Any pictures in the records below must be left out when you repeat the lines from the line containing "Kom­pakt (bis 5,8" through the line containing "Welche rechtlichen Anforderungen" exactly.

(Page images and extracted text)
• • •

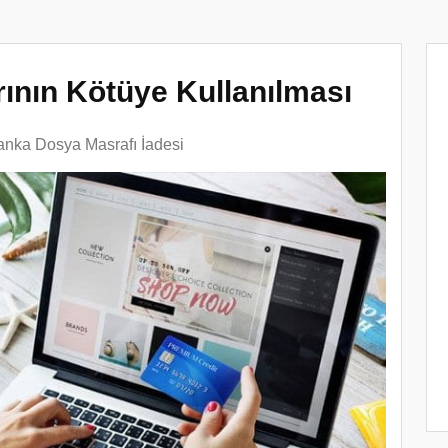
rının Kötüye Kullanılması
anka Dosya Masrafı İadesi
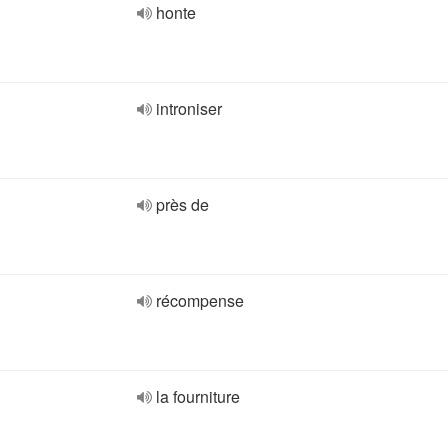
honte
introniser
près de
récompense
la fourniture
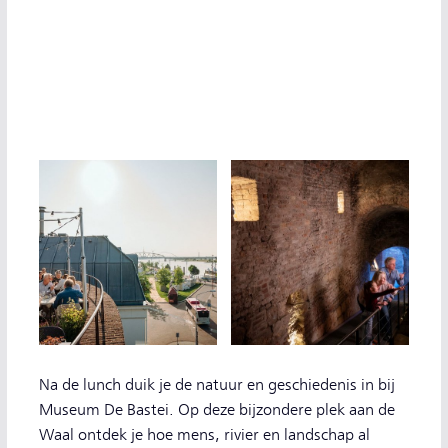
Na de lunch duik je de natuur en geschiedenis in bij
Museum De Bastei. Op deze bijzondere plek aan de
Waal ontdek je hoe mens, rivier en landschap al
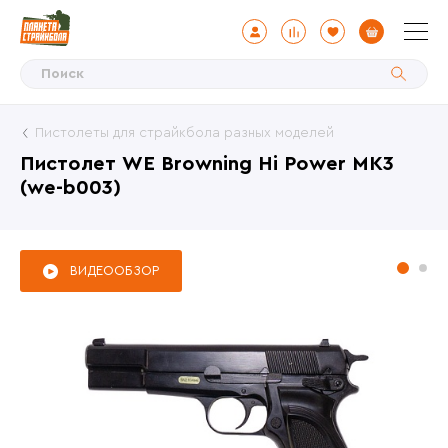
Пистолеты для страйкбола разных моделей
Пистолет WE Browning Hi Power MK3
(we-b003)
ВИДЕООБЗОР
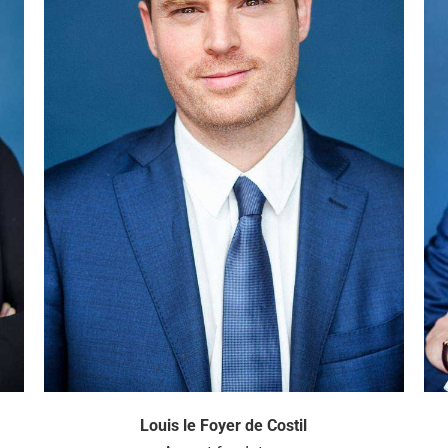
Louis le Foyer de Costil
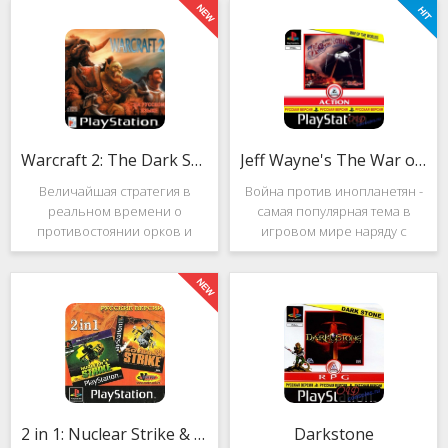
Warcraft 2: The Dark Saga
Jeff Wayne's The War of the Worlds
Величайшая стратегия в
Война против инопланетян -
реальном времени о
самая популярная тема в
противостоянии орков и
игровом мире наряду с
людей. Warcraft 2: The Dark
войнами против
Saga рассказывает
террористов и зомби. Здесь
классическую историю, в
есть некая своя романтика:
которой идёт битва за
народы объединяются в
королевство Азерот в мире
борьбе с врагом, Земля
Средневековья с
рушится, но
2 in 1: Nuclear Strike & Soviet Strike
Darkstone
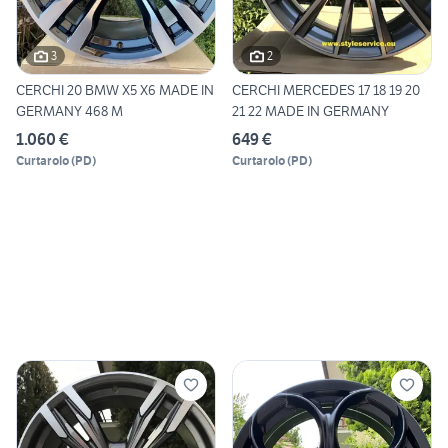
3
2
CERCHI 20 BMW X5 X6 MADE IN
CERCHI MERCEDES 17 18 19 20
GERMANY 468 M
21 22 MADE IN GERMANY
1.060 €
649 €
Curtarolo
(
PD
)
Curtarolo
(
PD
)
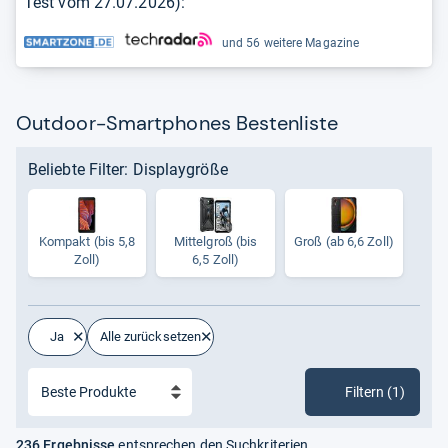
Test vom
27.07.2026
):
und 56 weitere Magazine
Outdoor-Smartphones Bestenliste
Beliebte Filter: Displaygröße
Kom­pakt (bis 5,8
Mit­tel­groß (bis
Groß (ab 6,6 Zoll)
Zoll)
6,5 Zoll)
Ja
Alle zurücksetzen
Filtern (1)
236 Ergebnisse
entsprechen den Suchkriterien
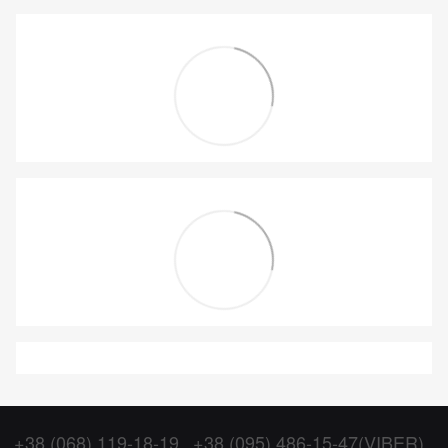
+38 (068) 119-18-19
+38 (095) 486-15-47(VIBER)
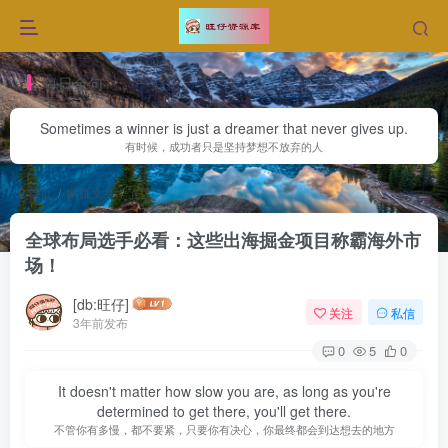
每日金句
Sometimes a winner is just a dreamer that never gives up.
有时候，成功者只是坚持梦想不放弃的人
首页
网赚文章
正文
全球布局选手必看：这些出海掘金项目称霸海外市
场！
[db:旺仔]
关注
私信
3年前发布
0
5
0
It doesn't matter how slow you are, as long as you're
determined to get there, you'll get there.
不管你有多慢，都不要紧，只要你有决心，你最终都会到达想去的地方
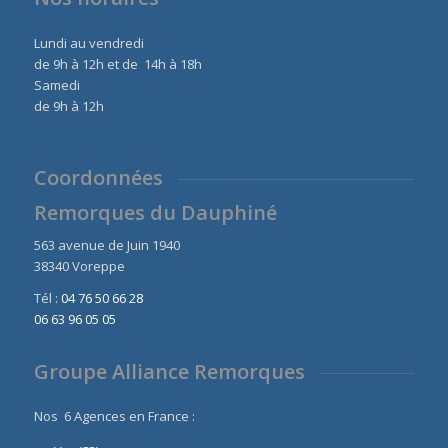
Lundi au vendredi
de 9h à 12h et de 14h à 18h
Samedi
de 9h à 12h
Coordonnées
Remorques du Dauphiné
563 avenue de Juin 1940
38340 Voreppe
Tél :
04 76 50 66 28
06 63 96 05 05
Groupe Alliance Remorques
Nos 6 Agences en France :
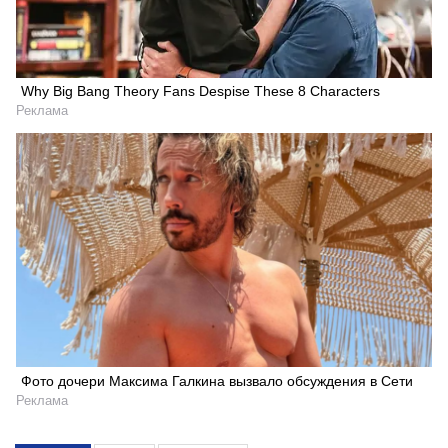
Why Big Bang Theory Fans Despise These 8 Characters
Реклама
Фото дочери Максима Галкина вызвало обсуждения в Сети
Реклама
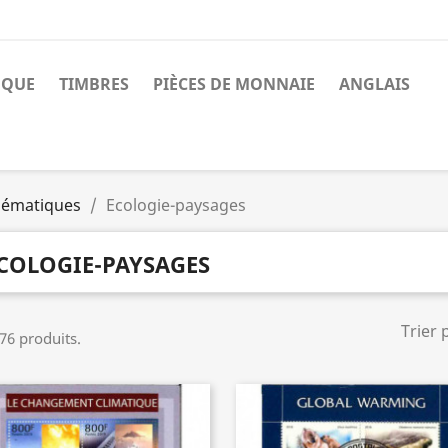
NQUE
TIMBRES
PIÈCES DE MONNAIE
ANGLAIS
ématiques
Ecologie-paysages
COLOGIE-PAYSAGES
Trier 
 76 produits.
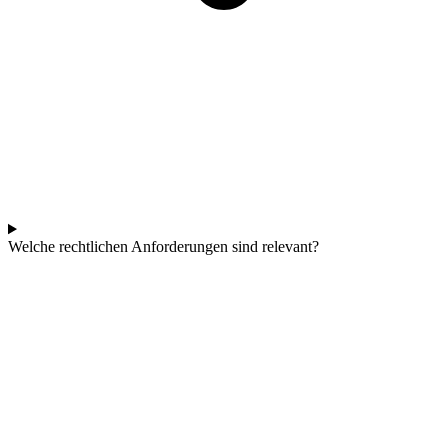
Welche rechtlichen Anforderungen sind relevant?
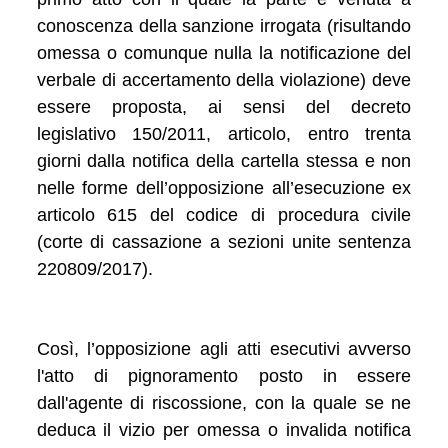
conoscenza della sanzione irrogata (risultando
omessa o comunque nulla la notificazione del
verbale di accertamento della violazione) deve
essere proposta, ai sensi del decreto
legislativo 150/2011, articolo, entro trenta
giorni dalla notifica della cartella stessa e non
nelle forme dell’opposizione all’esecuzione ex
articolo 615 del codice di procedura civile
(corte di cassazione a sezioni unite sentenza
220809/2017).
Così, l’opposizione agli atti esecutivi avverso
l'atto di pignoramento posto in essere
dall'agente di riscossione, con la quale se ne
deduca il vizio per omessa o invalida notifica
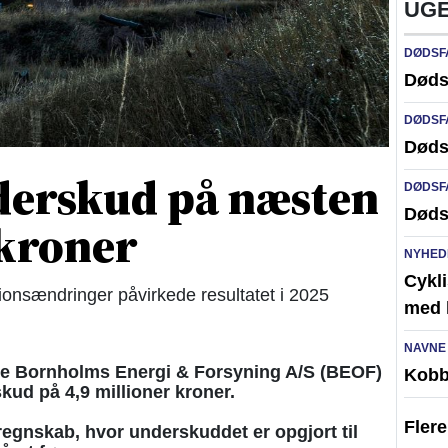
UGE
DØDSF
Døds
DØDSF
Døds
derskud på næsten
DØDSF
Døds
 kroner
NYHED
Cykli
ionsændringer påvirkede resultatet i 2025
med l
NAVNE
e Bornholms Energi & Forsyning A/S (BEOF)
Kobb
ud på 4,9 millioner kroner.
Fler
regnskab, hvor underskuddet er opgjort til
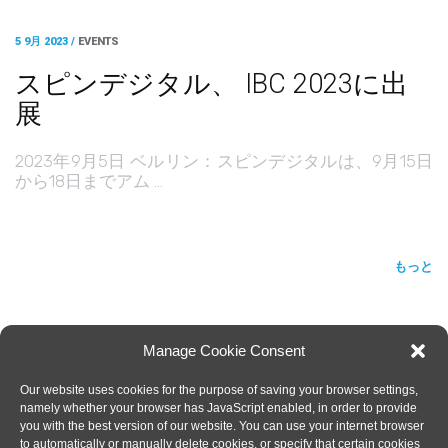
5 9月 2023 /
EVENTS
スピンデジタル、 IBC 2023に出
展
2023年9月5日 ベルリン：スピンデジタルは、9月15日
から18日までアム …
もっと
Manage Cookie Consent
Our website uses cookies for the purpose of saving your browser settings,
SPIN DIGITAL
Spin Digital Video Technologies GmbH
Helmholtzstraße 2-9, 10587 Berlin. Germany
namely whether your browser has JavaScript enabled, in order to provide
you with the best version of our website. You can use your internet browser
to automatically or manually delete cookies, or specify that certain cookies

• • •

- Reply to the exercise -
Kom­pakt (bis 5,8
Mit­tel­groß (bis
Groß (ab 6,6 Zoll)
Zoll)
6,5 Zoll)
Ja
Alle zurücksetzen
Filtern (1)
236 Ergebnisse
entsprechen den Suchkriterien
+38 (068) 119-18-19
+38 (095) 486-15-47(VIBER)
每日金句
Sometimes a winner is just a dreamer that never gives up.
有时候，成功者只是坚持梦想不放弃的人
首页
网赚文章
正文
全球布局选手必看：这些出海掘金项目称霸海外市
场！
[db:旺仔]
关注
私信
3年前发布
0
5
0
It doesn't matter how slow you are, as long as you're
determined to get there, you'll get there.
不管你有多慢，都不要紧，只要你有决心，你最终都会到达想去的地方
Lundi au vendredi
de 9h à 12h et de 14h à 18h
Samedi
de 9h à 12h
Coordonnées
Remorques du Dauphiné
563 avenue de Juin 1940
38340 Voreppe
Tél :
04 76 50 66 28
06 63 96 05 05
Groupe Alliance Remorques
Nos 6 Agences en France :
Why Big Bang Theory Fans Despise These 8 Characters
Реклама
Фото дочери Максима Галкина вызвало обсуждения в Сети
Реклама
NQUE
TIMBRES
PIÈCES DE MONNAIE
ANGLAIS
ématiques
Ecologie-paysages
COLOGIE-PAYSAGES
Trier 
 76 produits.
Welche rechtlichen Anforderungen sind relevant?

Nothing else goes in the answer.